Central characters within the novel are two sisters, Emily and Jess. They are polar opposites of one another. Emily is the brilliant CEO of one of the most exciting tech startups in Silicon Valley, an early security software innovator and an industry darling that is preparing to go public. Jess, five years younger and no less brilliant, is a Philosophy graduate student at Cal who is filled with idealism about the world and its people and is committed to living a non-materialistic life. Their relationship is complex, tense, and real. The specter of their long-dead Mother is a constant presence; but her own history remains a lingering mystery for these women, adding to the incompleteness of their lives.
Early on we are introduced to George Friedman, a former Microsoft executive-turned antiquarian book dealer who owns a shop in Berkeley. He can have any material possession he desires. He seeks fulfillment through things, yet his longing is palpable. It is through George that a massive collection of cookbooks is brought into the story. The role this collection plays, and its impact on the lives of George and Jess is absolutely astonishing. The original collector of the cookbooks, though dead, becomes a pivotal character too and his silent voice calls poignantly from battered pages. Food has long been considered sensual, ever since Adam and Eve took that first bite from the apple. As we delve deeper into the collection, we can’t help but feel an erotic charge emanating from the recipes themselves, which makes for some tantalizing scenes.
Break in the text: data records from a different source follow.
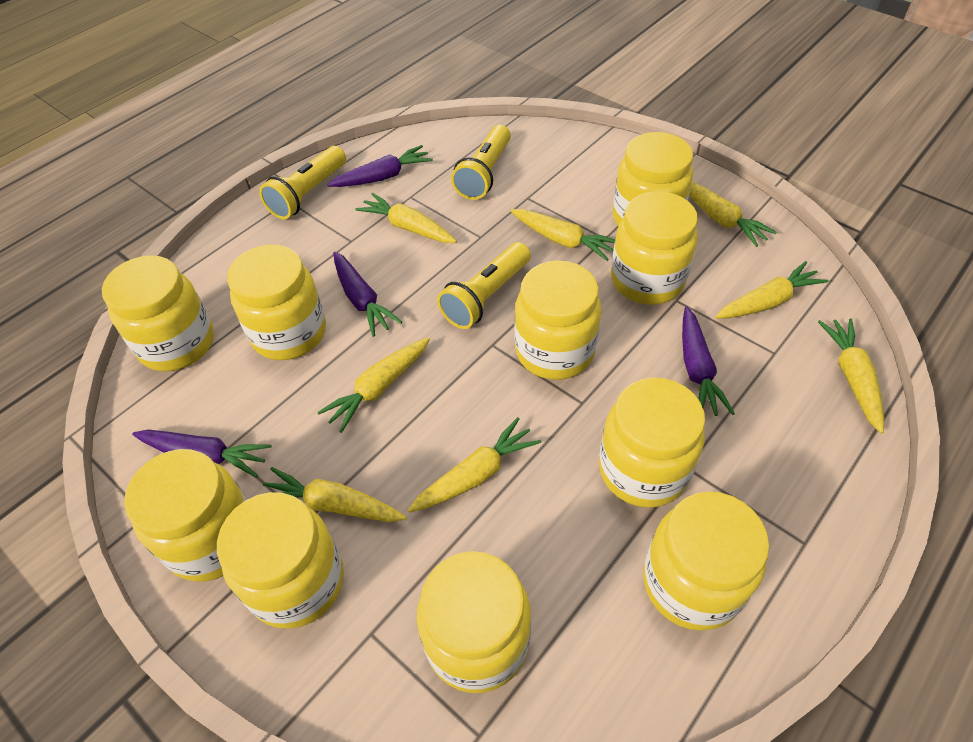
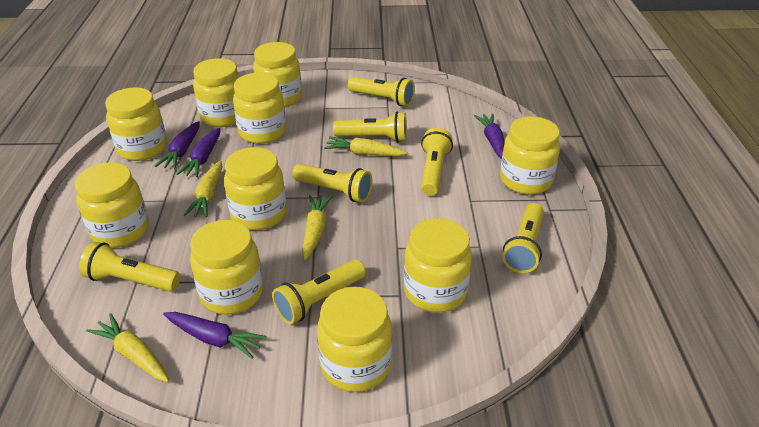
yellow carrot: 8 -> 4
yellow flashlight: 3 -> 7

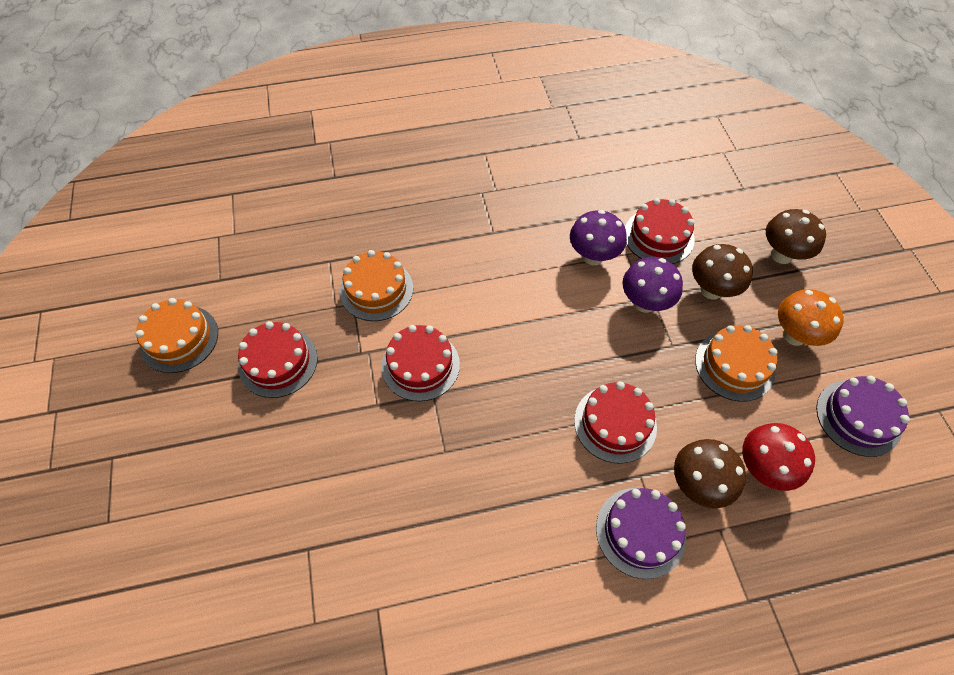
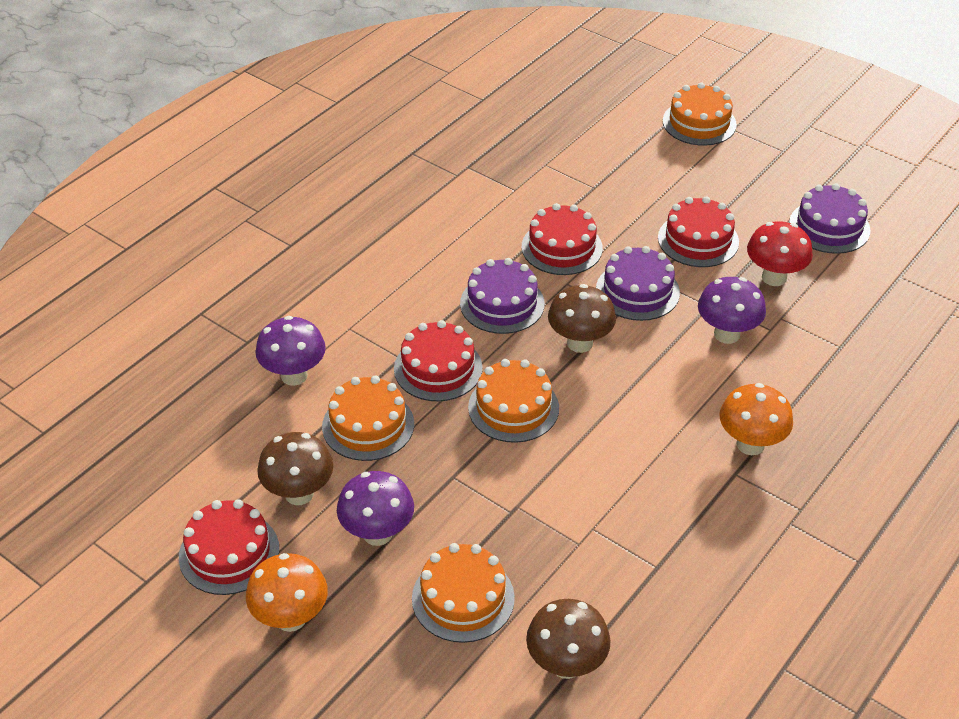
orange cake: 3 -> 4
orange mushroom: 1 -> 2
purple cake: 2 -> 3
purple mushroom: 2 -> 3

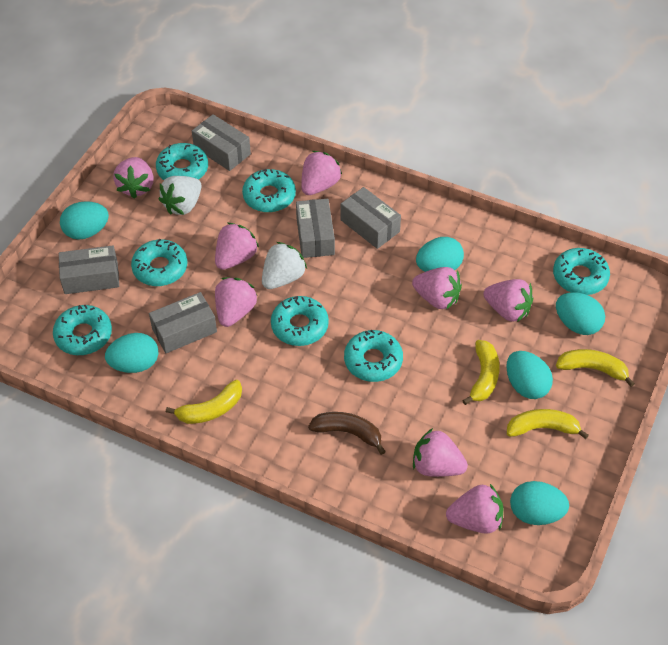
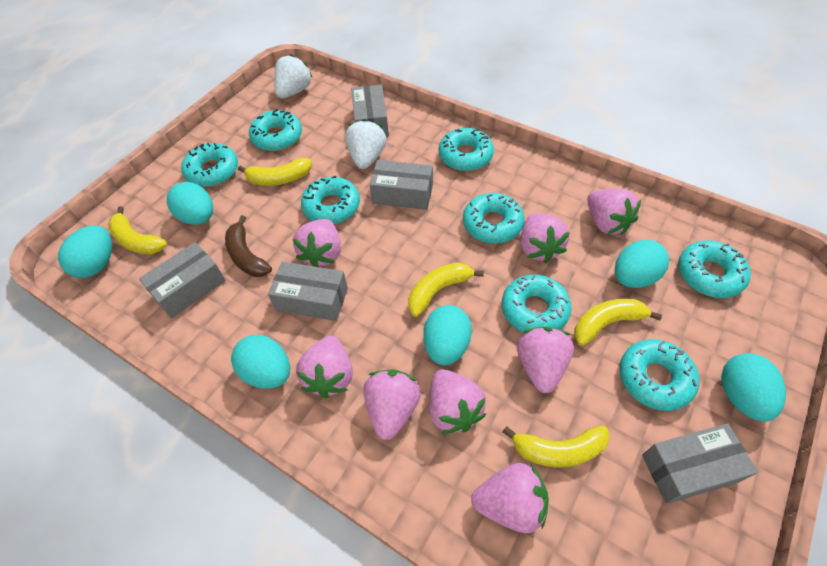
turquoise donut: 7 -> 8
yellow banana: 4 -> 5

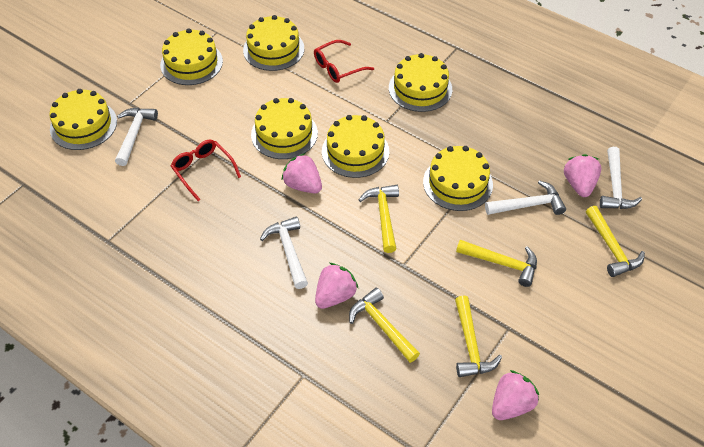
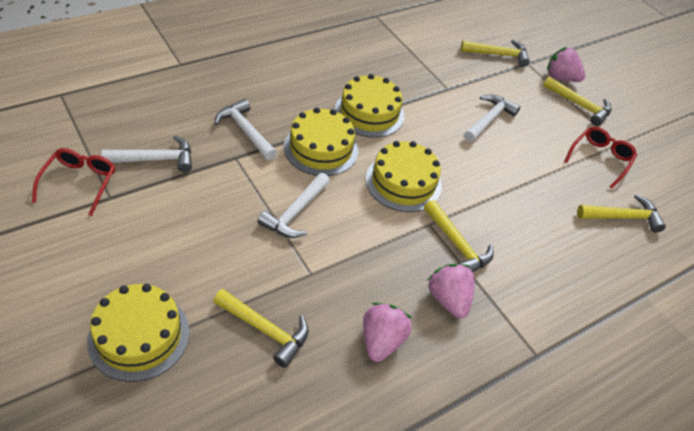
pink strawberry: 4 -> 3
yellow cake: 7 -> 4

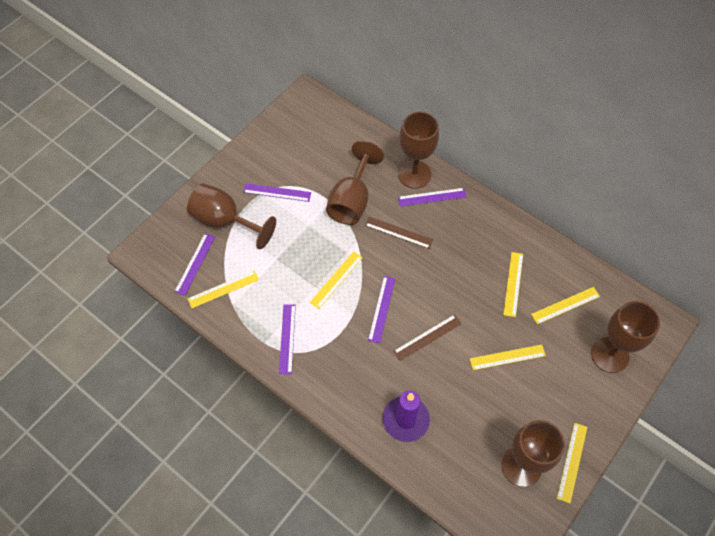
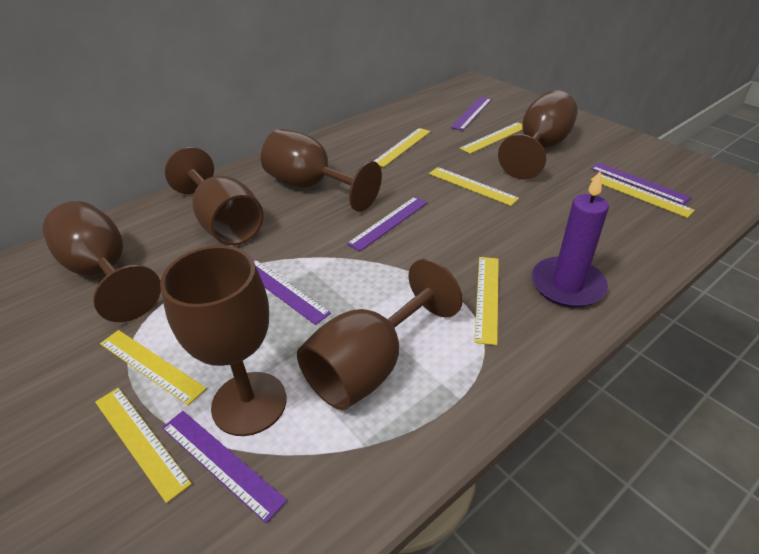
brown goblet: 5 -> 6
brown ruler: 2 -> 0
yellow ruler: 6 -> 7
In contrast to the slow-moving world of antiquarian book collecting where one looks back to see what has come before, Ms. Goodman provides a view into the world of technology start-ups, a world that moves forward at the speed of light. It is fascinating to be inside the minds of the characters here. IPO’s loom and you almost tingle with anticipation at the unimaginable wealth that awaits many of them. This is fabulously fertile ground for exploring human nature, with all of its motivations, desires, and defects. How far would you go to become a millionaire? It’s a question I found myself asking over and over.
Hebrew mysticism weaves through the fabric of the novel, ironically, by way of an IPO. One of its central tenets, that in life there are no coincidences, provides another reflective layer to the story, especially in the context of the events of September 11th.
A primal theme of the book is love—romantic love, familial love, and friendship. Ms. Goodman examines the intrinsic multiplicity of love through the complex relationships of her characters. We want pure and radiant love—with all of its happy endings. But in real human experience and in this honestly told story, love is selfish and convoluted. It is easily manipulated and bruised. Love can be sacrificed for wealth and power. And it can turn into hate. Certainly we all believe that love can raise us up, transcend, and endure through life’s worst moments. But not all endings are happy, and love fails just as often as it succeeds. Like life, love is a mixed bag. To think otherwise is naïve, indeed.
The Cookbook Collector is great fiction. The characters and their struggles are immensely believable. The confluence of old books with new technology and universal tragedy provide an evocative framework for reflecting upon our own impermanent humanity. This is the kind of book you long to read over a quiet weekend, for once you begin you find it difficult to put down.